I'm merely looking for a denpressure explanation of why the masses on a torsional balance react to a mass placed near it.
He told you that.
Forget the Cavendish experiment, it shows atmospheric movement, nothing more and is not worth arguing about.
You disagreed, and sure, fair response, but he's focusing the conversation for you. Currently you're talking about an abstract, when he references some part of the experiment you're both going to have different frames of reference for it. It's easy for that to end up misleading.
All he's asking is for you to give an account of what you'd do. Either go the classic set-up, or tweak it to make it more modern, whatever you'd prefer. In doing that it becomes actually possible to discuss the effect of each part of the experiment, and what he would expect to happen and why. Wanting the topic of discussion to be properly defined is an entirely reasonable ask.
What a load of BS. You and Scepti are doing nothing but playing games. You want everyone to explain in depth to scepti, but when it comes down to scepti providing in depth explanations, it is thought experiments, you don't understand, or your not grasping the basics. Blah, blah, blah. You two beat around the bush so much it's pathetic. Scepti never provides any experiment that provides evidence that denspressure is correct and gravity is not. He wants everyone to explain to him everything in pain staking detail, but Scepti can't get beyond thought experiments and poor analogies that he admits aren't exact.

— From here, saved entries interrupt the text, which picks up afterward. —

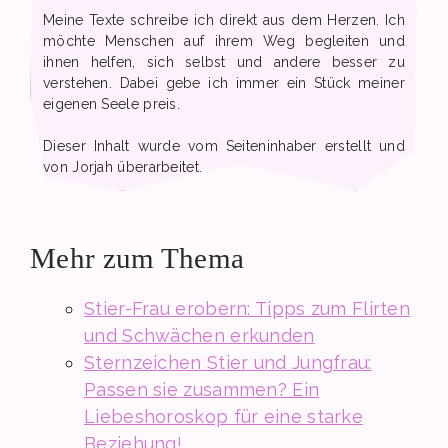
Meine Texte schreibe ich direkt aus dem Herzen. Ich
möchte Menschen auf ihrem Weg begleiten und
ihnen helfen, sich selbst und andere besser zu
verstehen. Dabei gebe ich immer ein Stück meiner
eigenen Seele preis.
Dieser Inhalt wurde vom Seiteninhaber erstellt und
von Jorjah überarbeitet.
Mehr zum Thema
Stier-Frau erobern: Tipps zum Flirten
und Schwächen erkunden
Sternzeichen Stier und Jungfrau:
Passen sie zusammen? Ein
Liebeshoroskop für eine starke
Beziehung!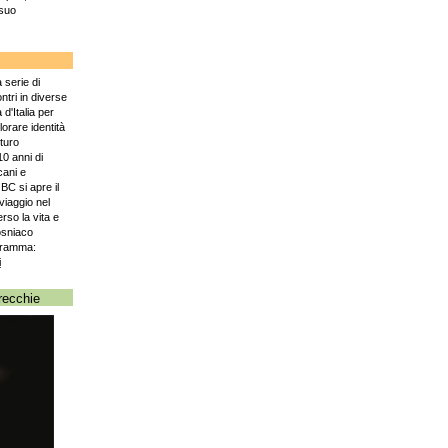
 suo
 serie di
ntri in diverse
à d'Italia per
lorare identità
uturo
10 anni di
cani e
BC si apre il
iaggio nel
so la vita e
osniaco
ogramma:
i
recchie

Cut the crap. Explain in detail an experiment that shows denspressure and refutes gravity.
Saying it does the exact same thing as gravity, is also crap. Even though the end result is we are "stuck to the earth", it functions nothing like gravity, as it isn't mass attracting mass. Therefore there must be an experiment that shows that denspressure is reality and that gravity is made up. If he can't provide an experiment, then his theory is nothing but meaningless clutter.
Hell, he can start at the basics. I've yet to see an experiment for any of the basics of denspressure.
Provide an experiment that shows that molecules stack:
Provide an experiment that shows that molecules themselves expand and contract and refutes the accepted understandings of gas, liquids, and solids:
Until he provides an experiment that can be performed with repeatable results, he has nothing but thought experiments that are counter to reality.